Selain tebal bukunya yang termasuk tipis sehingga tidak bikin “capek” ketika membaca, satu poin plus yang saya suka dari novel ini adalah beberapa referensi mengenai kehidupan perempuan Korea dalam berbagai aspek yang dikutip Cho Nam-joo dari kajian gender sungguhan di Korea. Kadang-kadang rasanya memang seperti membaca jurnal ilmiah daripada novel, tapi menurut saya hal ini menunjukkan keseriusan penulis dalam meriset untuk karyanya.
Novel ini sangat menunjukkan dinamika dalam pikiran Kim Ji-yeong. Ia memang tidak berbuat banyak untuk mengatasi permasalahannya, tapi kita berkali-kali disuguhkan dengan pemikiran Kim Ji-yeong yang bingung dan terusik dengan keadaannya. Kim Ji-yeong juga bertanya-tanya, kenapa ia harus mengalami semua ini?
Satu hal yang agak mengganggu saya dari novel ini adalah ending-nya yang terasa kurang memuaskan. Rasanya seperti tidak ada konklusi yang berarti, sehingga rasanya datar-datar saja. Tetapi, setelah menamatkan novel ini untuk beberapa saat, saya jadi berpikir: apakah Cho Nam-joo sengaja memberikan ending seperti ini? Soalnya, kalau saya pikir-pikir lagi, kehidupan Kim Ji-yeong memang terasa realistis dengan keadaan di dunia nyata, dan ending yang tidak memuaskan tersebut seolah-olah memberi tahu kita kalau permasalahan yang dihadapi Kim Ji-yeong memang belum selesai, dan tugas kitalah sebagai perempuan di masa sekarang untuk menuntaskan praktik misoginis yang sudah lama merugikan perempuan.
Di masa ketika feminisme sudah marak diterapkan, perempuan memang punya kesempatan untuk mengejar pendidikan dan karir yang lebih tinggi. Tidak jarang juga kita mendengar kisah-kisah inspiratif soal perempuan yang sukses meraih mimpi dan menjadi sosok yang hebat. Saya sendiri bersyukur dibesarkan di keluarga yang tidak terlalu mengkotak-kotakkan gender, sehingga mungkin beban pikiran saya tidak seberat yang ditanggung oleh Kim Ji-yeong di novel ini.

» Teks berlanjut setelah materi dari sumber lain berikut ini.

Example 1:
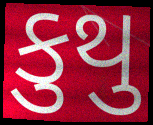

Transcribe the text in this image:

કુથુ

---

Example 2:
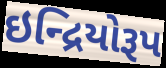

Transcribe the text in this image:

ઇન્દ્રિયોરૂપ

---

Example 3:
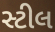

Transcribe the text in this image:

સ્ટીલ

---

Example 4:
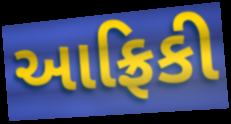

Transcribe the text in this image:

આફ્રિકી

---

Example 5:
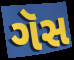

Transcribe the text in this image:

ગૅસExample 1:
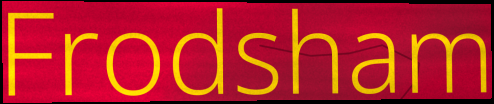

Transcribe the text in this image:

Frodsham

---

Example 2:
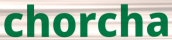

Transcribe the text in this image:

chorcha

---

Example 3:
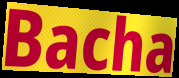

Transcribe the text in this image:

Bacha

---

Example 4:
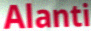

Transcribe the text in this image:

Alanti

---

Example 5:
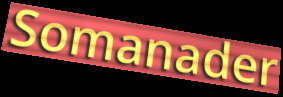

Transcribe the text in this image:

SomanaderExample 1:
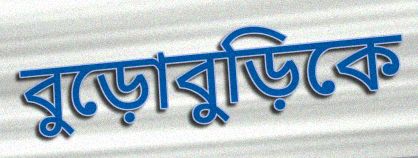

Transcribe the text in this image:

বুড়োবুড়িকে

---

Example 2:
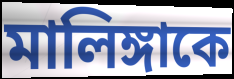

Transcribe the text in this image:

মালিঙ্গাকে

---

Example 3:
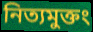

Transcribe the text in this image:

নিত্যমুক্তং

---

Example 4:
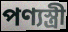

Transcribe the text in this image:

পণ্যস্ত্রী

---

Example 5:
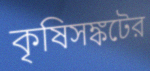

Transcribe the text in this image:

কৃষিসঙ্কটেরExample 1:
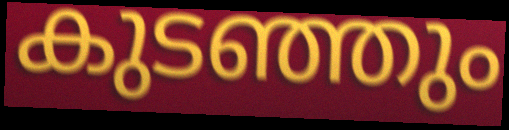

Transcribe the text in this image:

കുടഞ്ഞും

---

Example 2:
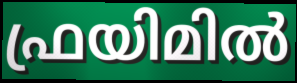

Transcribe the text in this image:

ഫ്രയിമിൽ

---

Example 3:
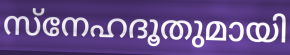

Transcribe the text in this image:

സ്നേഹദൂതുമായി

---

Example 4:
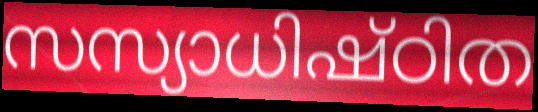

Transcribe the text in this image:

സസ്യാധിഷ്ഠിത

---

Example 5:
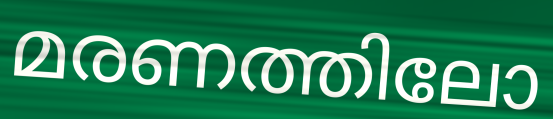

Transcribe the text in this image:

മരണത്തിലോ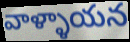
వాళ్ళాయన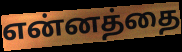
என்னத்தை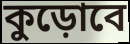
কুড়োবেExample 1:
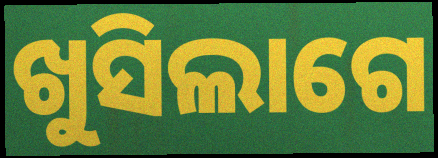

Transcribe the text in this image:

ଖୁସିଲାଗେ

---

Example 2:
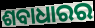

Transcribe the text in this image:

ଶବାଧାରର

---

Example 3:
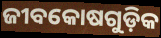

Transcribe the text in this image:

ଜୀବକୋଷଗୁଡ଼ିକ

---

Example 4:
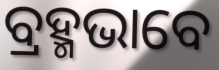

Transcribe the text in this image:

ବ୍ରହ୍ମଭାବେ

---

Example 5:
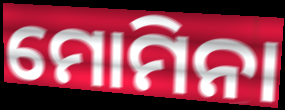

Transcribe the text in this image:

ମୋମିନା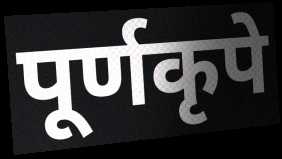
पूर्णकृपे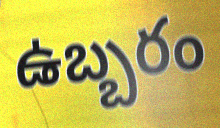
ఉబ్బరం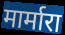
मार्माराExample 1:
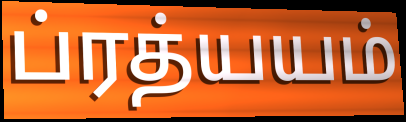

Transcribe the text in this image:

ப்ரத்யயம்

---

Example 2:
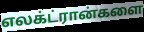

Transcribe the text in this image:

எலக்ட்ரான்களை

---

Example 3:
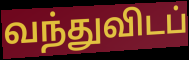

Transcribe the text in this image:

வந்துவிடப்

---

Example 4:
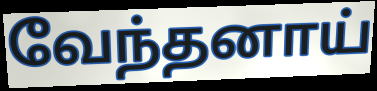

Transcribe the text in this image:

வேந்தனாய்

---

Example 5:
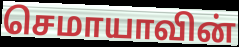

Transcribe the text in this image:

செமாயாவின்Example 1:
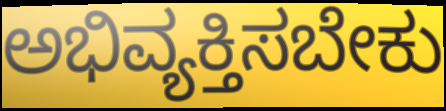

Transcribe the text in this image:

ಅಭಿವ್ಯಕ್ತಿಸಬೇಕು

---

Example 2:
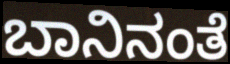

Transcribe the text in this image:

ಬಾನಿನಂತೆ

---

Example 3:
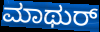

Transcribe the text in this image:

ಮಾಥುರ್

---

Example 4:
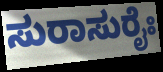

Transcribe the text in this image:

ಸುರಾಸುರೈಃ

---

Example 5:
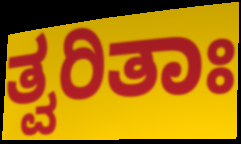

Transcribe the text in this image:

ತ್ವರಿತಾಃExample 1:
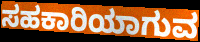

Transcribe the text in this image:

ಸಹಕಾರಿಯಾಗುವ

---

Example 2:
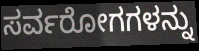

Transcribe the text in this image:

ಸರ್ವರೋಗಗಳನ್ನು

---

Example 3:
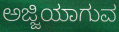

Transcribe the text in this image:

ಅಜ್ಜಿಯಾಗುವ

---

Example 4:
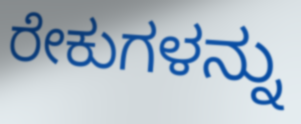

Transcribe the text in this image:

ರೇಕುಗಳನ್ನು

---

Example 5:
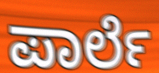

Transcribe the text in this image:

Tetapi, di tengah semua kisah-kisah perempuan hebat tersebut, kita kadang juga melupakan fakta bahwa praktik misoginis sebenarnya mash ada dan belum hilang sepenuhnya. Tentu saja, perempuan menjadi pihak yang dirugikan dalam praktik ini. Nggak jarang saya mendengar cerita perempuan yang terpaksa mengorbankan karir dan pendidikannya karena menikah dan mengurus keluarga, perempuan yang dianggap sebagai makhluk lemah dan tidak sanggup memimpin, perempuan yang disalahkan ketika ada kasus pelecehan, dan lain-lain.
Sad truth, tentu. Tapi bukan berarti keadaan tersebut tidak bisa diubah. Memang bukan proses yang mudah dan instan, tapi saya yakin kita bisa pelan-pelan memberantas praktik misoginis dengan cara yang elegan dan simpatik.
Semoga di masa depan tidak ada lagi Kim Ji-yeong yang lainnya.